_Excerpted records_
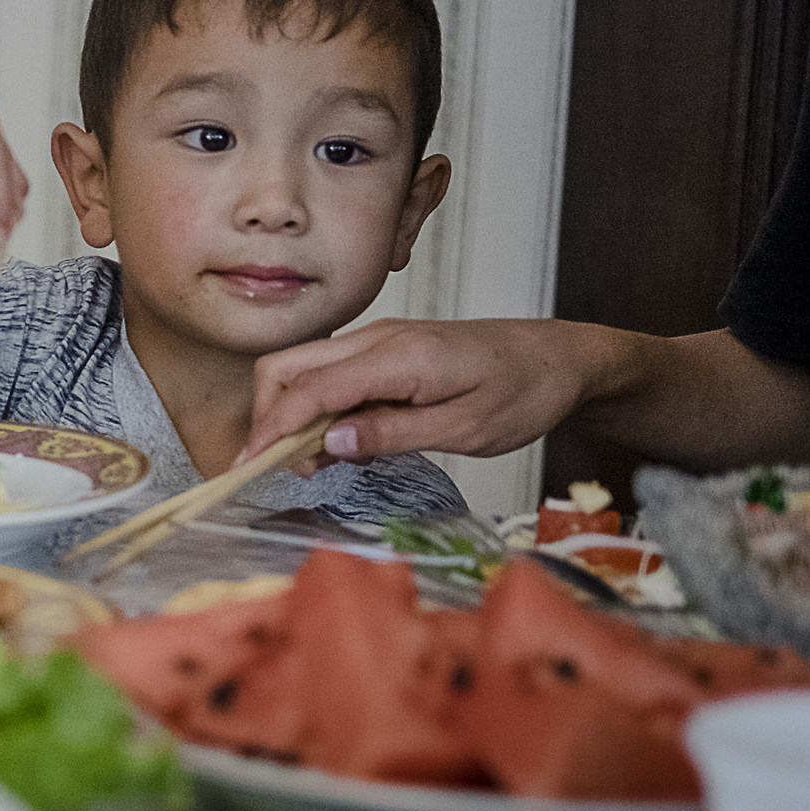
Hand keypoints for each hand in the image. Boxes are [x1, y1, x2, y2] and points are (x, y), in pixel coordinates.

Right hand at [237, 318, 599, 473]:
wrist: (561, 358)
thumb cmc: (525, 391)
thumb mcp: (465, 429)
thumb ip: (391, 434)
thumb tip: (327, 444)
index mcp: (398, 356)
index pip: (309, 390)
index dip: (271, 431)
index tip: (249, 467)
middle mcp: (379, 340)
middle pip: (287, 368)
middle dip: (268, 419)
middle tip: (280, 470)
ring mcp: (379, 342)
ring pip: (303, 370)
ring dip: (293, 416)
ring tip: (314, 464)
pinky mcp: (385, 353)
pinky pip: (331, 376)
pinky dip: (319, 409)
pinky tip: (342, 444)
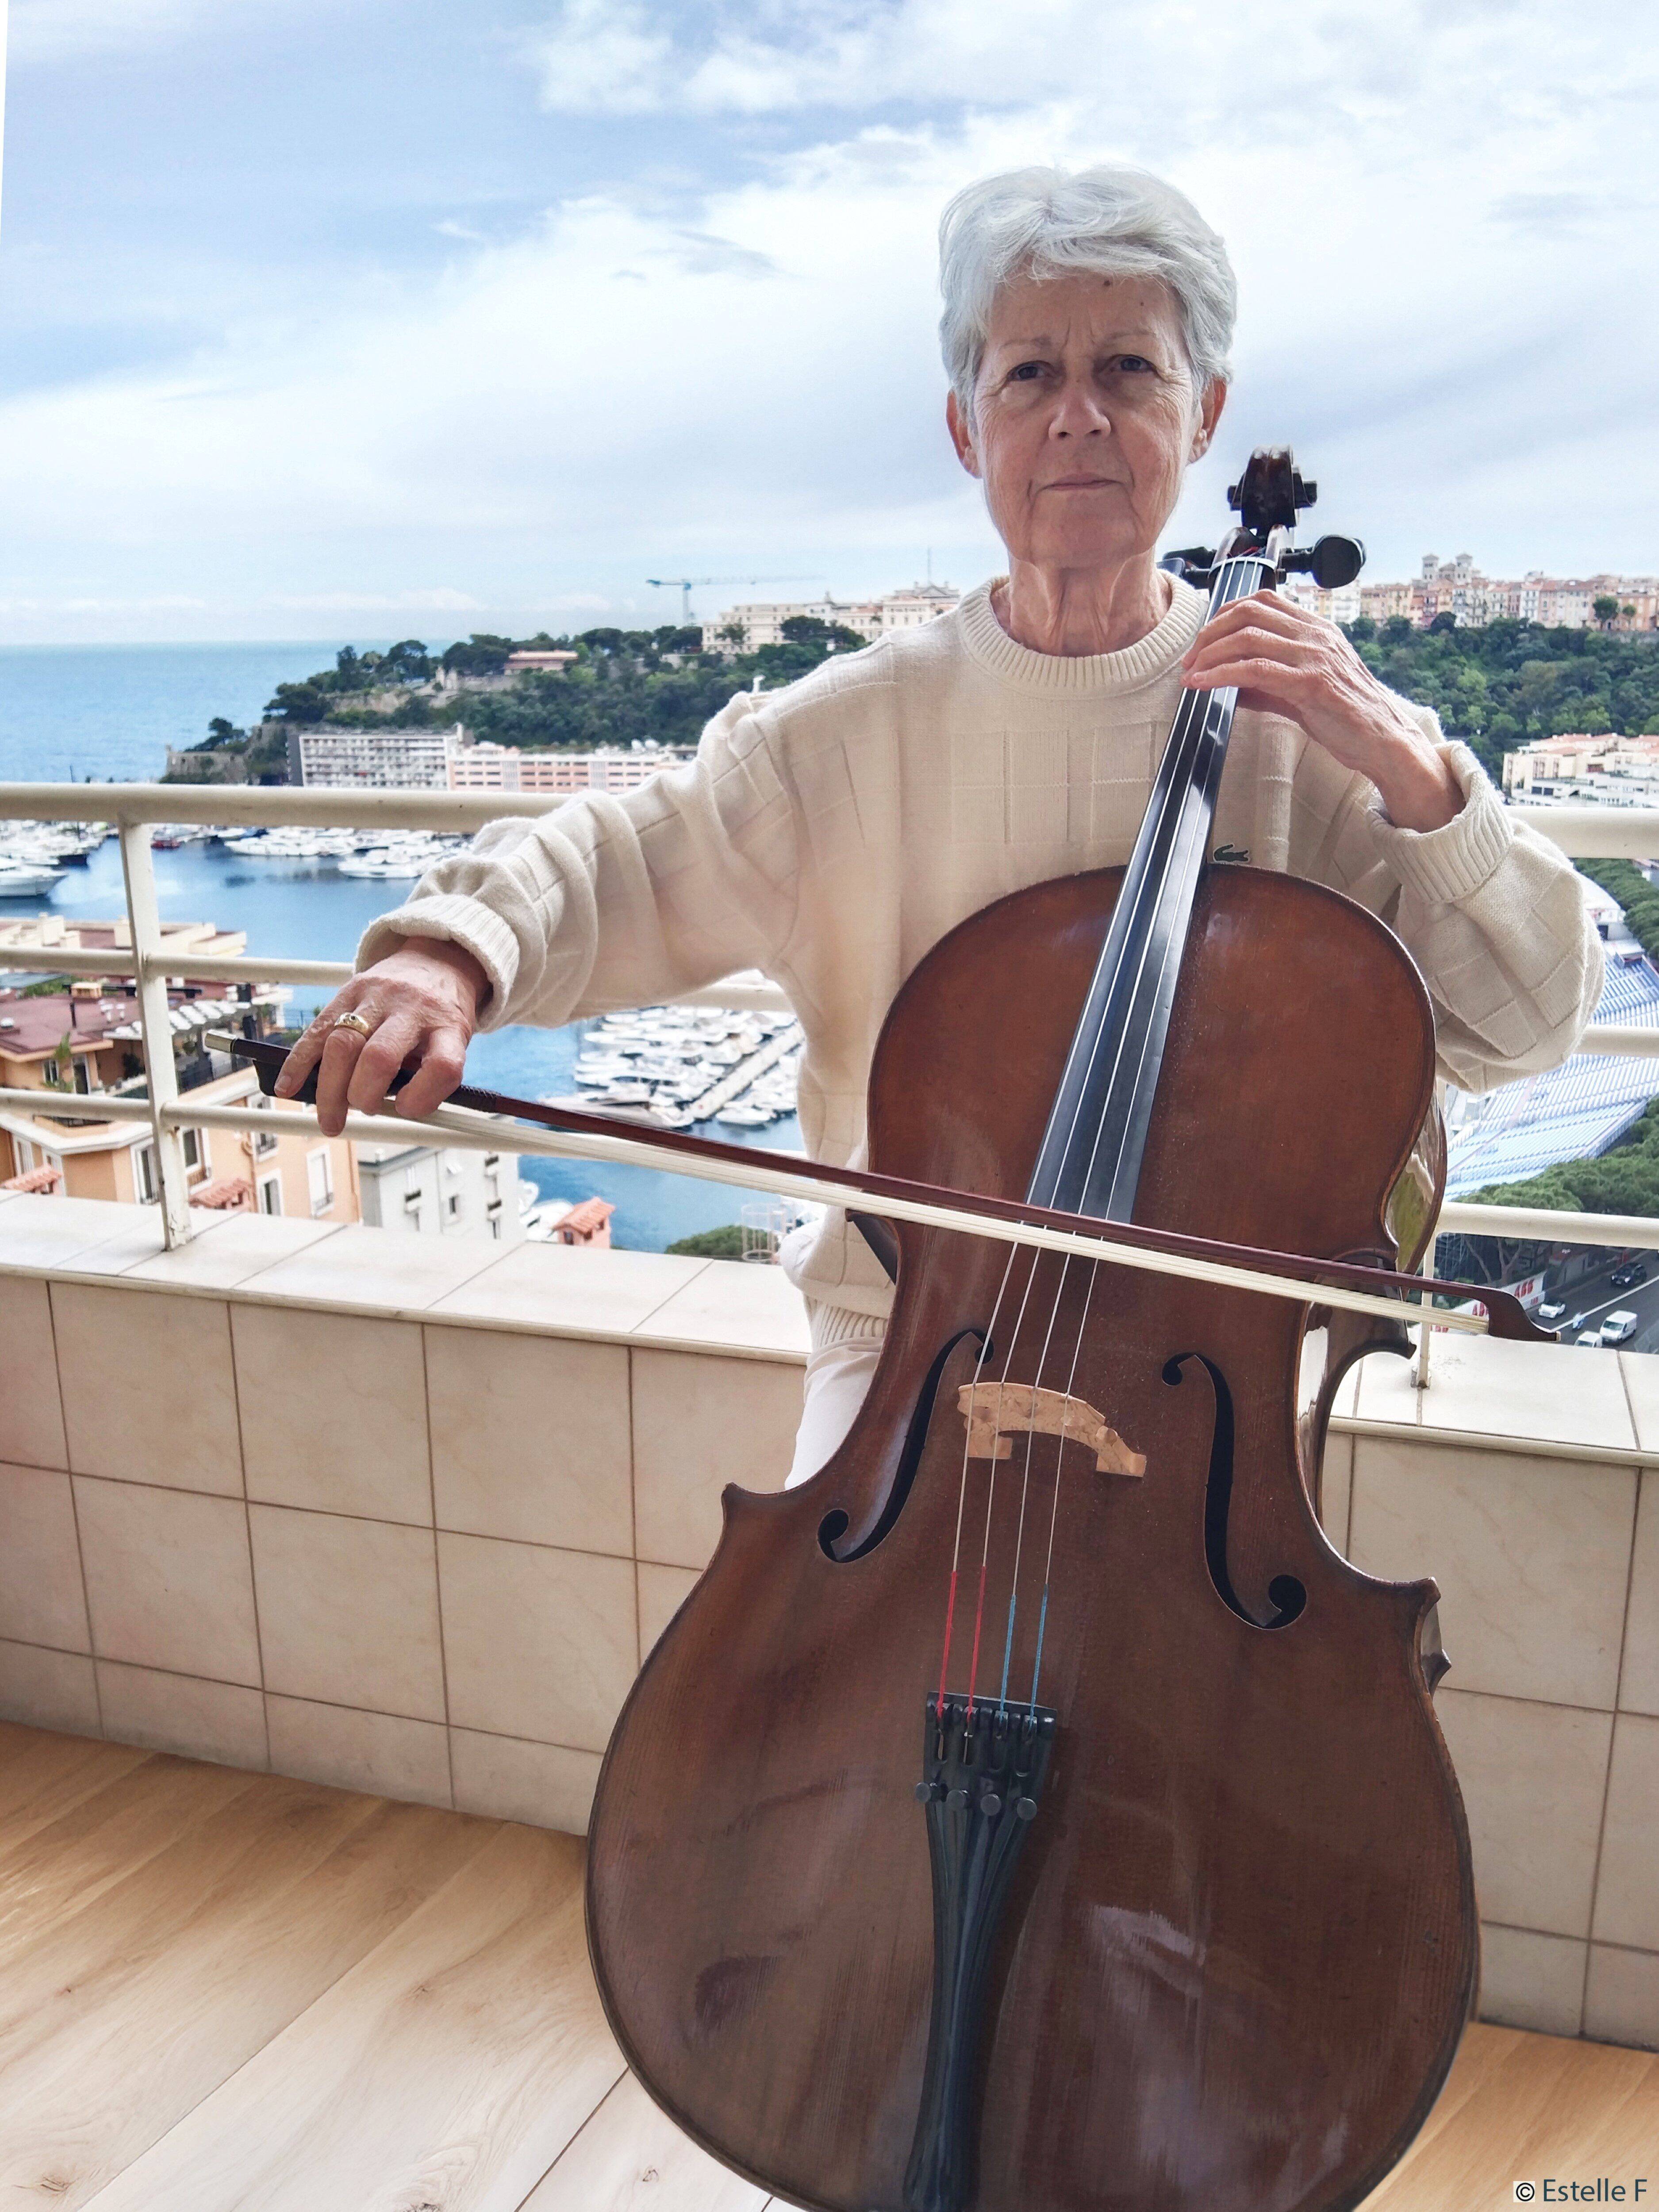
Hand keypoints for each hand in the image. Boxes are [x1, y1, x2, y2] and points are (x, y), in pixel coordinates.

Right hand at [274, 937, 489, 1137]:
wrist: (437, 961)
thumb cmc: (441, 1013)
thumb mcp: (453, 1041)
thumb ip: (430, 1075)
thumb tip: (394, 1113)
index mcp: (447, 1025)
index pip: (443, 1065)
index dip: (424, 1096)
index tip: (407, 1109)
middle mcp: (413, 1008)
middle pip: (379, 1056)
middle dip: (361, 1096)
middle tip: (357, 1115)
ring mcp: (379, 997)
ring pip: (342, 1043)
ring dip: (329, 1089)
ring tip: (329, 1118)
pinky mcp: (350, 990)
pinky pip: (318, 1029)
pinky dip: (300, 1062)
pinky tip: (288, 1086)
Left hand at [1180, 588, 1463, 832]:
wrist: (1383, 741)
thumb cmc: (1346, 717)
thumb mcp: (1300, 691)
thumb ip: (1265, 683)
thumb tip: (1226, 682)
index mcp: (1316, 629)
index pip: (1262, 601)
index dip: (1224, 615)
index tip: (1203, 639)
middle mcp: (1316, 635)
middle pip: (1248, 613)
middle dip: (1210, 633)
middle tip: (1190, 659)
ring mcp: (1315, 656)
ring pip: (1247, 637)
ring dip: (1209, 654)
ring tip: (1191, 674)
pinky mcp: (1312, 682)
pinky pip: (1255, 670)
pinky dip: (1221, 674)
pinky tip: (1203, 685)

_Task item_
Reproduce the data above exactly, but only from the line containing "pinky tip: (342, 444)" through the line containing "ring mcp: (379, 997)"; skip the pictures.

_Answer space_
pinky tip: (342, 444)
Hand keypoints for each hand in the image. Boxes are [x1, y1, x2, y2] and points are (x, y), in pixel coordinates.

Right hand at [274, 937, 489, 1137]:
wrist: (437, 961)
thumb cmc: (441, 1013)
thumb mcp: (453, 1041)
thumb ip: (430, 1075)
thumb tip: (394, 1113)
index mcp: (447, 1025)
index pip: (443, 1065)
index dip: (424, 1096)
index tip: (407, 1109)
middle mcp: (413, 1008)
middle pip: (379, 1056)
middle dip: (361, 1096)
middle tip: (357, 1115)
ring mcp: (379, 997)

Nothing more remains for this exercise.